November 16, 2018
Download as PDF
View on The Brooklyn Rail
Arthur Simms’s work at Slag Gallery comes in two parts: drawings and sculpture. Simms’s reputation rests on his sculptures, which typically include discarded objects. In this show we get six works from across a range of dates from 1992 to the present. They are all DIY affairs that appear highly improvisational, ranging in scale from the size of a smart car to the proverbial breadbox. The drawings all date from the last two years. While they share in the improvisational feel of the sculptures, they also include diaristic material from Simms’s personal life, hints that help us to better grasp the concerns that animate his sculptures. These include his Caribbean-American identity, which brings so many layers of cultural exchanges, and a stubborn willfulness to wrest meaning out of chaos by bringing the overlooked and discarded to life.
Simms accomplishes this Herculean task through a process he calls “binding,” which we see throughout his work. A Ride for the Massive, (1992) is a hulking structure of wooden slats tightly laced and knotted together with courses of rope. The slats and rope form an intricate lattice that encloses pieces of pressed tin and a green metal box with handles. Simms acknowledged in a 2009 interview in these pages that when he obsessively covers an object with rope or some other binding agent he is effectively creating a “skin,” which is to say endowing the object with life. The wheels that peek out at the bottom of Ride for the Massive give it the capacity for movement, as well as referring to the wagons and carts Simms made when he was a child in Jamaica. Like an Nkisi—one of those central African figures studded with nails—the ensemble has what Simms has termed “an aggressive ugliness” brimming with vitality.
When we move to the drawings, Simms’s binding takes on both a graphic and a metaphorical dimension. Stand Up Straight and Burn, (2018) has four 8.5 by 11 inch pages arrayed two by two glued onto a larger sheet. The upper left page is a close up of a wood-and-rope lattice sculpture featuring a buoy, again suggesting travel, this time by sea instead of land. The other three pages are taken from a syllabus for a drawing course Simms has taught. The subject matter of the three pages effectively binds them together, and to “drawing” itself, while the forms Simms has drawn in ball-point pen tie them to the bulbous shape of the buoy in the photograph. The forms consist of tightly crosshatched lines, which create a shiny skin for each shape.

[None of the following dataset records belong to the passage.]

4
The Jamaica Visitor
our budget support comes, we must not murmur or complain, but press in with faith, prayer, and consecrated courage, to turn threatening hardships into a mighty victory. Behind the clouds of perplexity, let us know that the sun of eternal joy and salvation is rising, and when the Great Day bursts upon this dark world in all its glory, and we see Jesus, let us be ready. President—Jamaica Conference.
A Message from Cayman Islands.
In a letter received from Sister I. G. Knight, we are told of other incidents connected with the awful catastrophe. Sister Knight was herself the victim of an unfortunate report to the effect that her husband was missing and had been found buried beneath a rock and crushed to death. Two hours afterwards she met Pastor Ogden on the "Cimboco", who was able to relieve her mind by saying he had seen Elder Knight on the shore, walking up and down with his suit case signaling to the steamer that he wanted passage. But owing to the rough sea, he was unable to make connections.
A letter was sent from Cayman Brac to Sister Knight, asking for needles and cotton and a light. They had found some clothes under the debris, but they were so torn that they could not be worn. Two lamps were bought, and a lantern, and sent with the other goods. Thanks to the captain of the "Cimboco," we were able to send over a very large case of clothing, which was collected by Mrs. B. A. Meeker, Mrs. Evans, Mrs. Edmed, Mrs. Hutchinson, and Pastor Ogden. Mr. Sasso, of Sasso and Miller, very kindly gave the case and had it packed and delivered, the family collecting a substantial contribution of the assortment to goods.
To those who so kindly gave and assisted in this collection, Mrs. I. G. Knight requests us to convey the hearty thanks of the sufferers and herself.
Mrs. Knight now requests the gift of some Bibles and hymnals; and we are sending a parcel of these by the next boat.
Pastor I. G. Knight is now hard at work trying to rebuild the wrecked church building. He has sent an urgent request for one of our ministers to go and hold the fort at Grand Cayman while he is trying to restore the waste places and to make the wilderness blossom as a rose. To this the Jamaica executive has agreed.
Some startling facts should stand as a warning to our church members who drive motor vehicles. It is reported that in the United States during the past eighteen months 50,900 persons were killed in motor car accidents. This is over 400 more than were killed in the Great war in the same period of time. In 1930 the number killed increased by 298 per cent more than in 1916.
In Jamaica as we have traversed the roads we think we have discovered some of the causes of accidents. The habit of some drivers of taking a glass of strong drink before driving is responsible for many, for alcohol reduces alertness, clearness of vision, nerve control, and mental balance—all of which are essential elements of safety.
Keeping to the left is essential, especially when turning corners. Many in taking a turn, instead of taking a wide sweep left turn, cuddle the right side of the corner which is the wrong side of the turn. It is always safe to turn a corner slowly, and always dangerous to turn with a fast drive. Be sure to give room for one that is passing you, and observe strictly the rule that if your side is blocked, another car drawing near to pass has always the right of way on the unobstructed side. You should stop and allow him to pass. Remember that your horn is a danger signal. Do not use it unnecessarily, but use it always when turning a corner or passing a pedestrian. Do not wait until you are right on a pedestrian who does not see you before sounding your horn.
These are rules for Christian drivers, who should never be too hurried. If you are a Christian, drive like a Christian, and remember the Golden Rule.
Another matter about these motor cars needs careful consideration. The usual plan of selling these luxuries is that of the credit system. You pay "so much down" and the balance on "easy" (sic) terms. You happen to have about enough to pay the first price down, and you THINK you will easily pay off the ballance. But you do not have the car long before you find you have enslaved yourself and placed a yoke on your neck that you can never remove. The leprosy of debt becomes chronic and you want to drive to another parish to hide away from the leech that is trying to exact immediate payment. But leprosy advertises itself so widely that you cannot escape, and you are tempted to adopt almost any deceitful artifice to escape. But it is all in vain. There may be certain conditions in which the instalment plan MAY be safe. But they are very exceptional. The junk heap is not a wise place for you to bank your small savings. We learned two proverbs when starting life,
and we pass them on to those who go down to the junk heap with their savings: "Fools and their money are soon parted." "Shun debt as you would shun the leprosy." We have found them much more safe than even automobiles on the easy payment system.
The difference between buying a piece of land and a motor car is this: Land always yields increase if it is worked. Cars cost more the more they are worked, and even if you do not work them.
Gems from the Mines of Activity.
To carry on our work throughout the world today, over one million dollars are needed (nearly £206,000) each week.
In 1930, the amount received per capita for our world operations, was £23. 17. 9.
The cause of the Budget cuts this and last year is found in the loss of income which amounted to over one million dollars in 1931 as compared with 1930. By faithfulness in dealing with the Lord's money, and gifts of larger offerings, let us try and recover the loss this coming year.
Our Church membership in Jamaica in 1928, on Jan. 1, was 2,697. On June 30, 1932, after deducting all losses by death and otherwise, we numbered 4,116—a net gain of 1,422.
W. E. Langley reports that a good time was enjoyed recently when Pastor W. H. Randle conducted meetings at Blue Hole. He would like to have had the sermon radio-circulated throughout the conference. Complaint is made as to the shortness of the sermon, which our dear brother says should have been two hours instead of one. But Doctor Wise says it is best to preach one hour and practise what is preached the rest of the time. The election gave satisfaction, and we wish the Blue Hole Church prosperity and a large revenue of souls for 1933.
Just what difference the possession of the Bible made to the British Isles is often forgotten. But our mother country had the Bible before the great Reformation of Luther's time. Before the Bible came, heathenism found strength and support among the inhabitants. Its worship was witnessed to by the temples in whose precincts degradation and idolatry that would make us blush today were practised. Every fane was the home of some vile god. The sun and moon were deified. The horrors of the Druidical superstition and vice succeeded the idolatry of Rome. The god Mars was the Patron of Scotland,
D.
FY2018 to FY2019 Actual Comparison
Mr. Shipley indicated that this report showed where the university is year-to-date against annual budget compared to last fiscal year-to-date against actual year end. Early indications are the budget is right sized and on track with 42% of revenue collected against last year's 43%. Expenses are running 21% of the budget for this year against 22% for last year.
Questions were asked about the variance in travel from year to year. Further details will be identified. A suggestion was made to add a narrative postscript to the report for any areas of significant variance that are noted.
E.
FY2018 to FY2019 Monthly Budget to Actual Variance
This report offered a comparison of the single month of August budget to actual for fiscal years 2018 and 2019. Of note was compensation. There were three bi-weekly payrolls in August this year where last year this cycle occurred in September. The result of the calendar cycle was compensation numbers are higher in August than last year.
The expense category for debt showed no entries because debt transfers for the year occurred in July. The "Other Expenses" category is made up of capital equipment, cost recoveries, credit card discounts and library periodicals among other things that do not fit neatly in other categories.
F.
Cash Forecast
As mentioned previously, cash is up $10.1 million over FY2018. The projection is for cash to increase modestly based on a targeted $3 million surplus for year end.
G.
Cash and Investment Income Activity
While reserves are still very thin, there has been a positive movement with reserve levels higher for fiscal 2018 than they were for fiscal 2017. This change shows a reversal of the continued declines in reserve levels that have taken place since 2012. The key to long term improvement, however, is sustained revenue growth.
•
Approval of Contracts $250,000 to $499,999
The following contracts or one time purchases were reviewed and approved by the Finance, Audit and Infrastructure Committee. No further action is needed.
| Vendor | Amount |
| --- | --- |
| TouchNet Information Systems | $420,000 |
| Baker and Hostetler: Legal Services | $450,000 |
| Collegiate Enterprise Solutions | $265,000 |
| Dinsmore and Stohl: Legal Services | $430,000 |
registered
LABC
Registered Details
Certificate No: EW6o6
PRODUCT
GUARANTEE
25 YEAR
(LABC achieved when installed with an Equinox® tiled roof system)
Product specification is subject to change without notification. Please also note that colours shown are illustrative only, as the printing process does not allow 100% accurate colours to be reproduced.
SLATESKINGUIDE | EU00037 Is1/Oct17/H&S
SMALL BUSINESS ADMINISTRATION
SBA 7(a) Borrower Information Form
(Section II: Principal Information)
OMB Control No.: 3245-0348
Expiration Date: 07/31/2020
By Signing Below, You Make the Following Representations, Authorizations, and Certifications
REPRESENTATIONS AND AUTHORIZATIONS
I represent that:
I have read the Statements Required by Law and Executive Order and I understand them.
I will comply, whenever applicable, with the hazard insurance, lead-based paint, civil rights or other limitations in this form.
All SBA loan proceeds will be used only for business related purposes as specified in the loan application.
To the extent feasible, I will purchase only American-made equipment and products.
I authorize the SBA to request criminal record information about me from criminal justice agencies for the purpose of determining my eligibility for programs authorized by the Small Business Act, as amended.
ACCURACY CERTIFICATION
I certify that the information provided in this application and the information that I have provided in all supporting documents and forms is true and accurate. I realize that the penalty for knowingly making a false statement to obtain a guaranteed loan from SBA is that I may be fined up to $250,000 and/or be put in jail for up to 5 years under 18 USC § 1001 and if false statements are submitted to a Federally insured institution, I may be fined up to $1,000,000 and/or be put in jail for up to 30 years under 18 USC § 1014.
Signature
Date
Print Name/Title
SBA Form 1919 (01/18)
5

These shapes appear across all the drawings, an alphabet of sorts. Just as Robert Storr referred to the objects in Simms’s sculptures as parts of speech in his 2005 essay “Arthur Simms: Part to Whole,” so the shapes in these drawings read as glyphs from some as-yet-to-be deciphered writing. The Big Squeeze, Arthur Seated, (2018) has a photograph of the artist, looking very much at rest in his pajamas, seated in a room in the lower left corner. Around the photograph are more syllabus pages, each covered with the same family of tightly nested biomorphic shapes. In the bottom right corner, another syllabus page bears at the top a large circle two to three inches in diameter made from Simms’s hair, while hanging below that is a small plastic bag with a dried cicada inside it. It is hard not to read this drawing as some kind of rebus or collection of rebuses, in the fashion of Egyptian hieroglyphs. Here, however, the symbols, ideographs, letters, or whatever take on different meanings depending on whether they are actual things, representations of actual things, or simply marks on a page.
Following Storr, Simms’s work carries a system that, mirroring language, shuttles between concept, object, and image. However, Simms’s sculptures are not just messages, as is the case with the drawings, but entities that, Nkisi-like, have bodies that speak. As is typical of his earlier work, A Ride for the Massive, with its heft and grit, speaks prose. The Lamentation of Christ, (2018) by contrast, speaks poetry. It is a comparatively small work, made of a piece of wood, sitting in a tray, decorated with feathers and wire. In an adjacent tray, there is a rock and ball. Simms’s tropes abound here—the binding element, this time with wire, and the alchemical transformation of junk into precious objects—but we also see an unexpected restraint and elegance. In The Lamentation of Christ, (2018) biblical reference aside, we feel Simms channeling not Africa or the Caribbean, but Asia, in particular the refinement of Japanese art. Amplifying that association, several of the drawings have Arthur in Japan as part of their titles, and all feature a photograph of the artist’s long shadow.
His other recent sculptures feel equally poetic. They also look to other continents, such as Burst, (2017 – 2018) a hanging sculpture of cascading feathers, which suggests Native American or maybe Polynesian influence. Simms, due perhaps to his Caribbean origins and New York City upbringing, has a visceral feel for the points of contact where cultures rub against each other. His sculptures, as metaphorical bodies, are witnesses to that exchange. What is exciting about this show is that Simms appears to have developed a lighter touch that signals a new phase in his development.